I have no real outlet outside of my professional life as a pastor to broadcast what I have been thinking about lately. To some extent, that is to be expected. I am called to preach the Gospel of Jesus Christ (God saves sinners like me through Jesus) and so the congregation should expect to hear the Gospel preached from various angles and implementations. So my issue is not with my calling and vocation (I am happy to preach the Gospel at every opportunity), but rather, what do I do with ideas that I cannot quite rightly connect to the proclamation of the Gospel.
Here are a few examples from my recent thoughts (incomplete as they may be):
1. I am fairly certain that the adoption of certain names as insults is meant to further certain political aims. Perhaps it is because I have a daughter who has a name that is currently in the zeitgeist as a particularly cruel insult. For the record, a Christian calls a person who butts into the business of others and makes loud and sweeping demands a 'busybody.' The political motivation seems to be silencing by fear of public shaming people who may put up a fight to the adoption of radical ideas to reshape Western Civilization. If people, especially women, are afraid of being called a 'busybody' in circumstances where the label is not apt (i.e. speaking up in situations where it is called for, such as the teaching of ideological propaganda in an elementary school) then they will remain silent. It seems right now that this self-censoring benefits those pushing radical, cultural Marxist ideas.
2. I do not understand why anyone falls into pyramid schemes. I think it is something akin to the reason people buy lottery tickets. To be sure, it can seem that a lot of hustle will pay off, but in the end only a very few benefit to any measurable degree. Once friends and family have been hit up for the tenth time to buy some product(s) and they begin to politely and then forcefully say, "NO," the scheme falls apart. At that point the poor soul is probably over-leveraged with product to move, ending worse than the start and those upstream laugh all the way to the bank.

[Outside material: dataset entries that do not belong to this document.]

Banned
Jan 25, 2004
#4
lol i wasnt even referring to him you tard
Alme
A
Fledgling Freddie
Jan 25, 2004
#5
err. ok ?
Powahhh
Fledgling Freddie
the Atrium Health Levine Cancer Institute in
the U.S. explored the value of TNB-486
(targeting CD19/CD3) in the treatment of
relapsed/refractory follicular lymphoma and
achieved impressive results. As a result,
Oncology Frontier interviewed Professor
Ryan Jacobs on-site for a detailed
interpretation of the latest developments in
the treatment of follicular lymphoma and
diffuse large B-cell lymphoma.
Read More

3. If the COVID-19 pandemic revealed anything to me, it was that those who claim to be experts/leaders no longer deserve our attention/respect by virtue of their credentials. Credentials simply do not say enough to ascertain if a person is worth trusting. I was recently talking with someone about the pandemic and there was a pause when discussing a certain epidemiologist (I will give you three guesses as to who). The person just no longer was sure if he was trustworthy. This was expressed with grief, as if saying so out loud meant leaving behind one's father's house and going into a strange new country. I think this goes doubly so for those peddling Critical Race Theory nonsense. These CRT pushers hide behind degrees and credentials that are largely meaningless, yet, because they can claim expertise in an area of academic study they are given credence. What needs to be considered, however, is if that area of academic study has any rigor/value to it in the first place. There are two ways to lose credibility, I suppose. First, as with the epidemiologist, one can peddle lies and half-truths and be found out. Second, as with the CRT peddlers, one can be shown to have a sincere belief in what turns out to be nonsense.

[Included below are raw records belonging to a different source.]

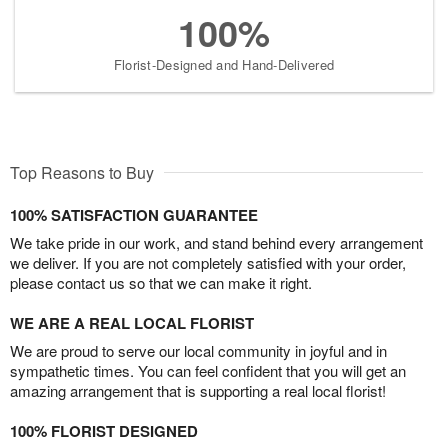
100%
Florist-Designed and Hand-Delivered
Top Reasons to Buy
100% SATISFACTION GUARANTEE
We take pride in our work, and stand behind every arrangement
we deliver. If you are not completely satisfied with your order,
please contact us so that we can make it right.
WE ARE A REAL LOCAL FLORIST
We are proud to serve our local community in joyful and in
sympathetic times. You can feel confident that you will get an
amazing arrangement that is supporting a real local florist!
100% FLORIST DESIGNED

4. Speaking of Critical Race Theory, I am convinced that this is truly dangerous stuff. That's not the thought. Here's the thought: those who are buying into CRT at this point are not thinking through the implications of its implementation. Critical Theory simply is caustic no matter its academic field. Critical Theory can only tear down and NEVER build or construct BY DESIGN. I was taught deconstructionism as theology early in my seminary education. I saw that the foundation was just left unpoured and instead a hasty, caricatured, strawman form of traditional Reformed theology was knocked over. What was shocking to me, though, was that when I pointed this out (deconstruction has no way to construct a viable theological framework) I was told that I just did not understand. Perhaps that was so at the time. Now, however, I can say with more certainty that we need certain foundational principles (say the Nicene Creed or the five solas of the Reformation) or else faith collapses into navel-gazing. The cultural Marxists pushing CRT certainly would like to deconstruct Western Civilization (defund/abolish the police is a prime example), but they must employ magical thinking for what comes next with their thought something akin to, "If we get rid of the police and prisons, then people will not commit crimes and we can all enjoy utopia." I suppose as a Calvinist it is my grim duty to remind everyone that deep down inside we are not good people and that all utopians, given enough power, end up being mass-murderers out of frustration. Better to murder millions holding back utopia than admit the theory is built on sand, I suppose.
5. Some years back I read a book that would not be published today. The title was catchy, "Why Men Hate Going to Church." The thoughts in the book were okay, basically positing that church was not exciting for men. What I think was a real missed opportunity was discussing the turn to the therapeutic in the model for pastoral ministry. Sermons since the middle of the last century slowly (and then quickly) turned away from placing God at the center to placing people at the center. The sermon was no longer a exposition of the Word of God (which is primarily about God and secondarily about our duties/responsibilities to God) to a practical application of the Scripture. Slowly the sermon turned from particular biblical passages to proof texts to make a particular point. Emotion replaced theology as the central control for the sermon. I think at this point, the bankruptcy of this approach is apparent for anyone who cares to pay attention.